Книга Райский сад дьявола, страница 33. Автор книги Георгий Вайнер

Разделитель для чтения книг в онлайн библиотеке

Онлайн книга «Райский сад дьявола»

Cтраница 33

Ну-ну-ну! Он вспомнил побежденных в собачьих боях псов, которых развозили еще теплыми по харчевням.

«Не возродятся! Не хочу! Меня сейчас отвезут на живодерню и скормят кусками каннибалам. Не возрожусь после этого!»

Он медленно, со стоном перекатился на живот, левую руку с протезом в перчатке завел на спину, а правую сунул под ремень на животе, выхватил пистолет и, глядя с пола прямо в голубые добродушные глаза копа, выстрелил ему дважды в грудь — повыше нашивок за беспорочную службу, пониже металлической бирки с именем «Карл Келлер».

Тишина. Даже дребезжащие динамики информации по аэропорту смолкли. Только тонкий визгливый подхлест воздушных порывов за стеклянной стеной — видно, ураган «Лиззи» подошел вплотную, может быть, барышня Лиззи хотела тоже поглазеть на подстреленного копа.

Карл Келлер не упал — он оседал, как взорванная башня, стекал на пол медленно своими необъятными телесами. И глаз не закрывал, а смотрел удивленно на этого мятого оборванца, который так ловко его провел, и правая рука бессильно дергалась к кобуре — завод в игрушке кончился. Хэнк суматошно думал, что коп настолько был в своей силе и праве, что даже не расстегнул кобуру.

Потом он все-таки залег, и Хэнк обратил внимание, что на полицейском были не форменные нормальные ботинки, а ковбойские полусапожки со стальной обивкой по носку и каблуку. Садист, сука. Толстожопый пижон.

Хэнк с мукой поднялся — «он мне или яйца разбил, или уретру разорвал».

Отряхнулся, накинул мешок на плечо — не судьба, наверное, попользовать до конца армейский проездной билет до Лос-Анджелеса. Наклонился над еще живым Келлером, сказал негромко:

— Если бы Волк не приставал к Красной Шапочке, он бы до сих пор гулял по лесу…

И пошел к выходу из аэропорта.

Вот тут, как скорбный набат по героически павшему копу, грянул гром, расколовший небо и затрясший стены аэропорта. Ураган «Лиззи» накрыл город.

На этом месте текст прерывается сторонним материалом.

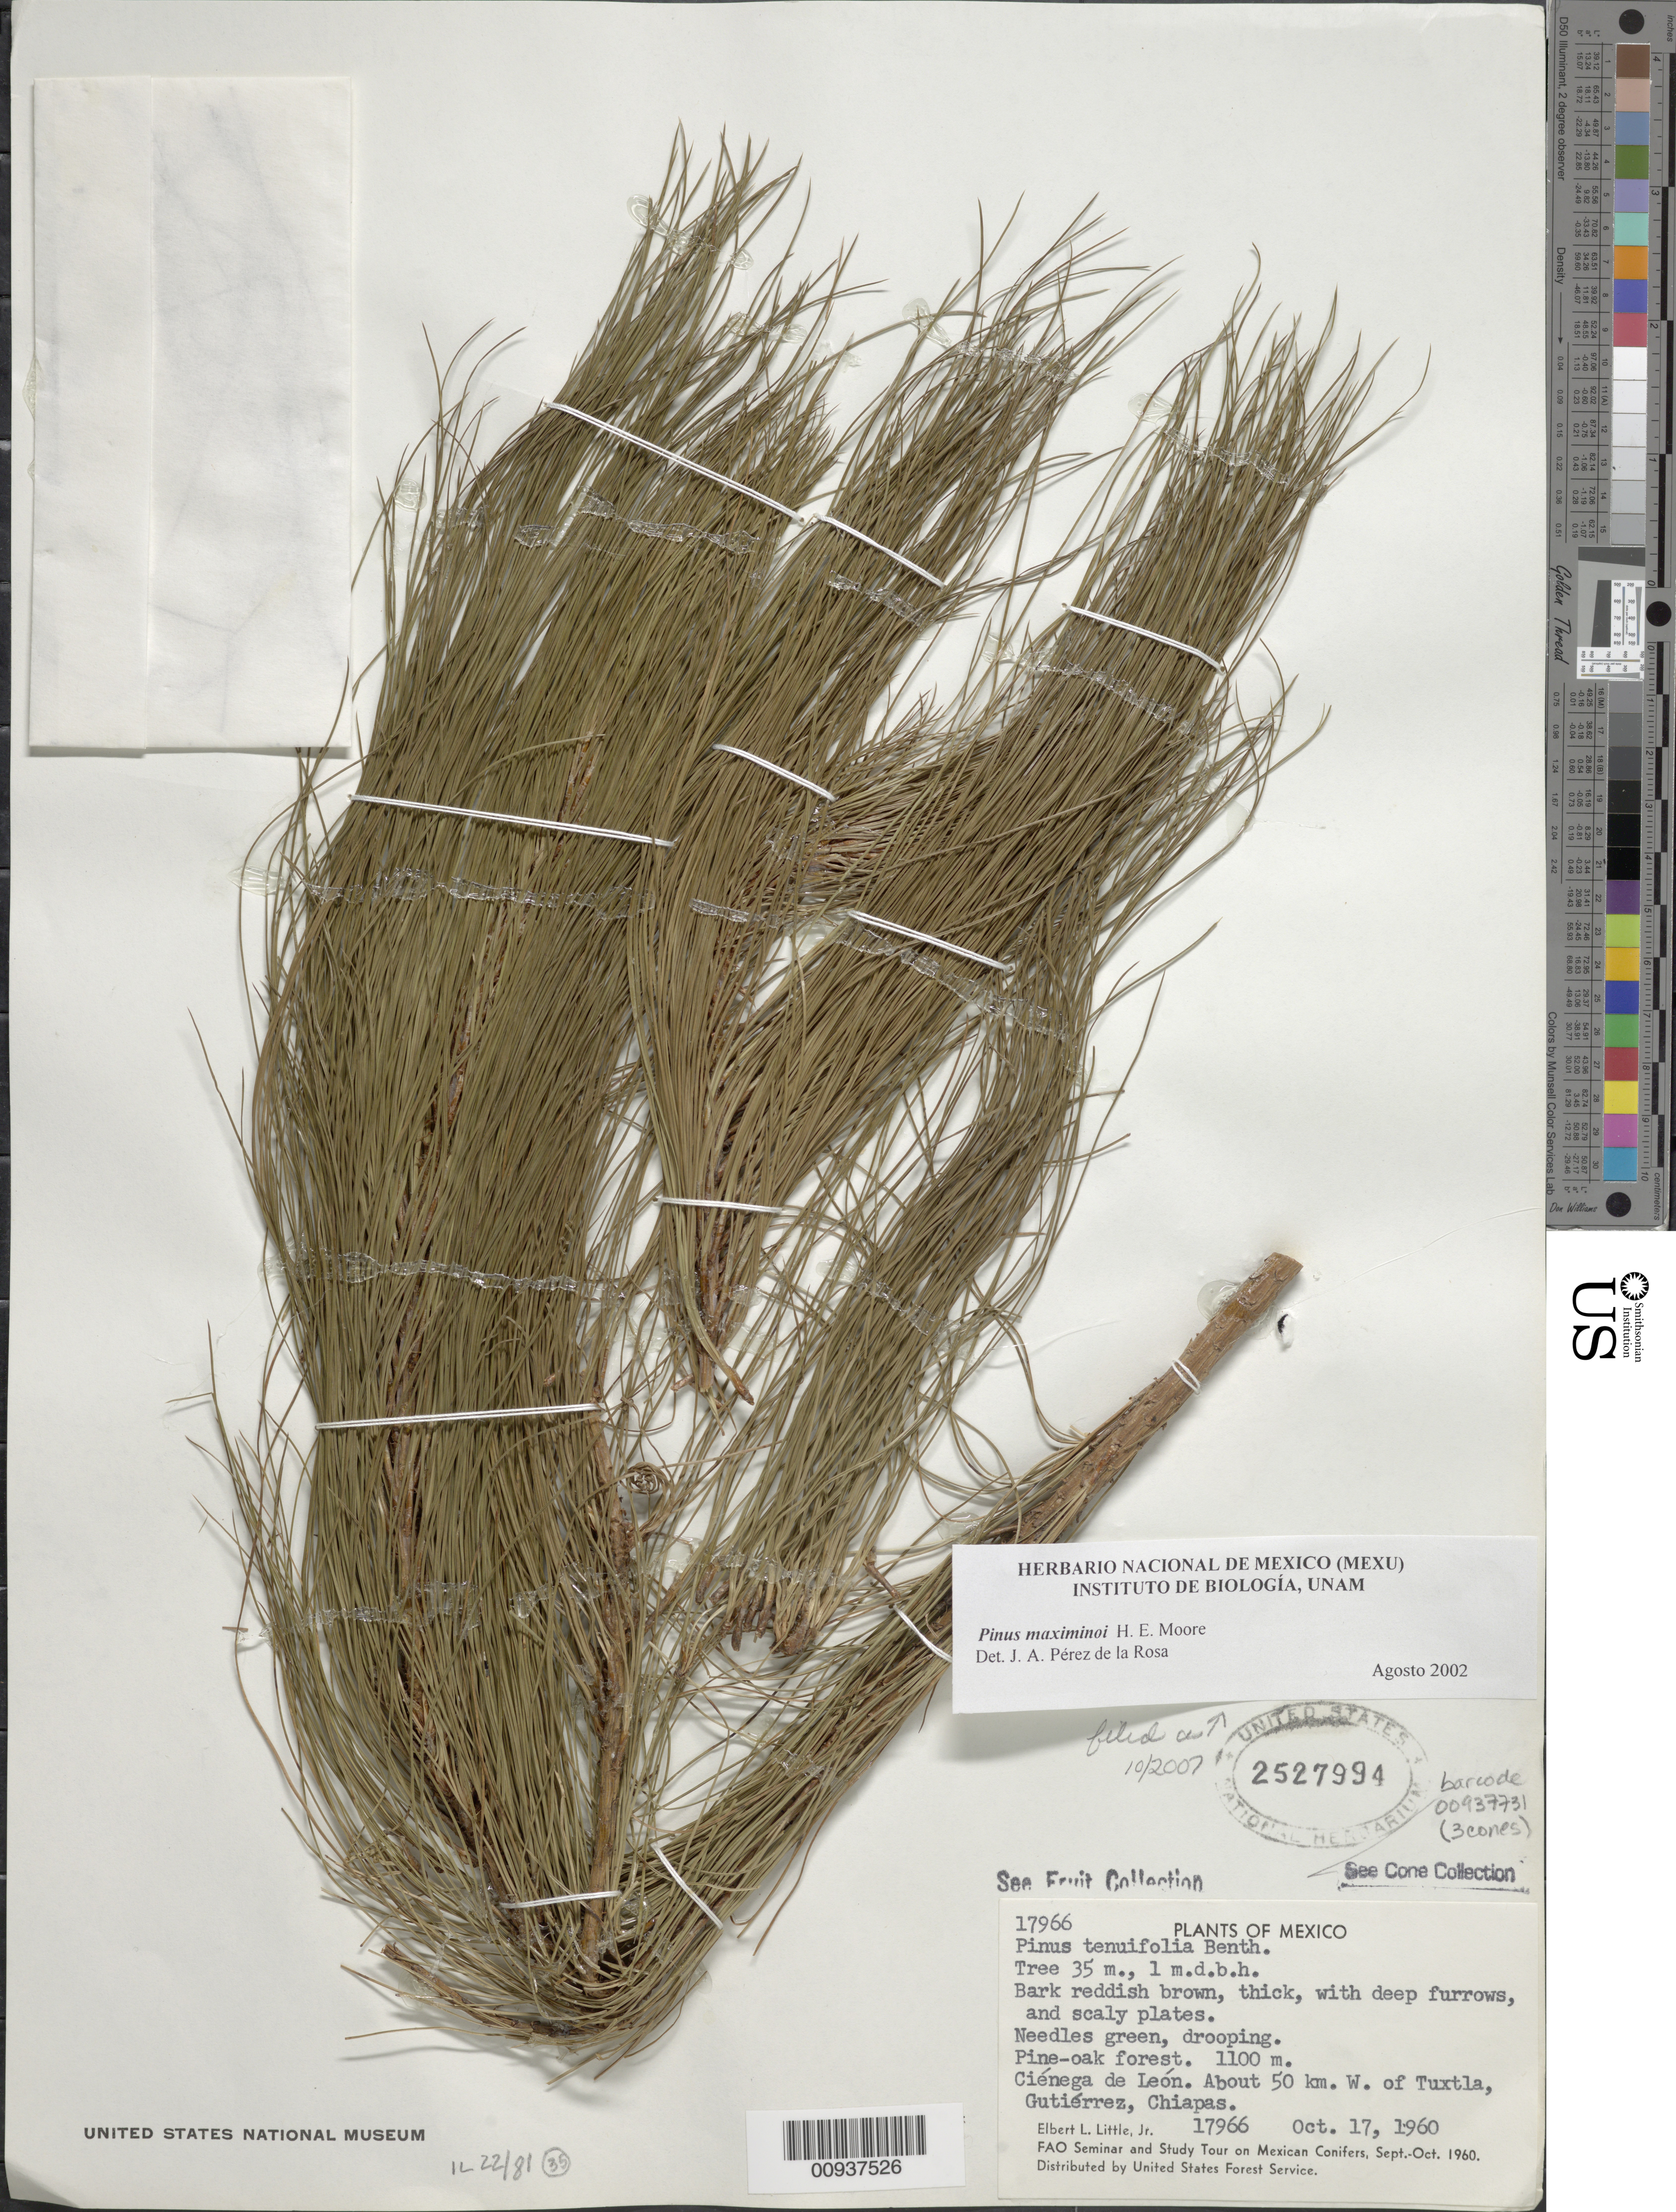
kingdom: Plantae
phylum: Tracheophyta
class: Pinopsida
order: Pinales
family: Pinaceae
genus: Pinus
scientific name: Pinus maximinoi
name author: H.E. Moore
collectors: E. L. Little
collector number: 17966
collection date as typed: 17 Oct 1960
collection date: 1960-10-17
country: Mexico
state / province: Chiapas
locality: Ciénega de León. About 50 km. W of Tuxtla Gutiérrez.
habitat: Pine-oak forest.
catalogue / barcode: US 2527994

Разделил свет и тьму. День утонул в черном мраке, и по стеклам фасадов помчались водопады…

Хэнк шел через расступающуюся толпу, и никто не пошевелился, шага не ступил, чтобы попытаться его задержать. Он неуверенно, враскоряку, медленно брел через тот бесконечный коридор, по которому дохлый коп предлагал ему сходить на улицу перекурить, но выяснилось, что коридор кончается не за горизонтом, а в водяной прорве у выхода, водовороте, скручивающем тучи, пальмы, бурлящие лужи в мощный мокрый поток, в который Хэнк нырнул, как в океан.

Желтый железный ковчег в волнах всемирного потопа. Хэнк вполз в него, один за всех чистых и нечистых, протянул лохматому мексикаке Ною стольник и посоветовал:

— Пошел… Очень быстро… — И только тут увидел, что пистолет держит в руке.

Желтый ковчег стартовал, как торпедный катер. В огромном пенном буруне скатился с аэропортовского пандуса, выскочил на хайвей и превратился в подводную лодку.

Ковчег плыл через стоячий водопад. Сквозь дрожащую водяную стену, изморщенную шквальным ветром, тускло мигали где-то вверху желто-красно-зеленые огни бесполезных маяков светофоров.

По радио орали жестокими и испуганными голосами приказы о движении на автострадах и эвакуации из зоны затопления.

«Мой праведный мексикака Ной везет меня из Атлантиды на гору Арарат, — думал Хэнк. — Ураганная подруга Лиззи, спаси и выведи меня отсюда…»

— Не можешь быстрее?.. — спросил он таксиста.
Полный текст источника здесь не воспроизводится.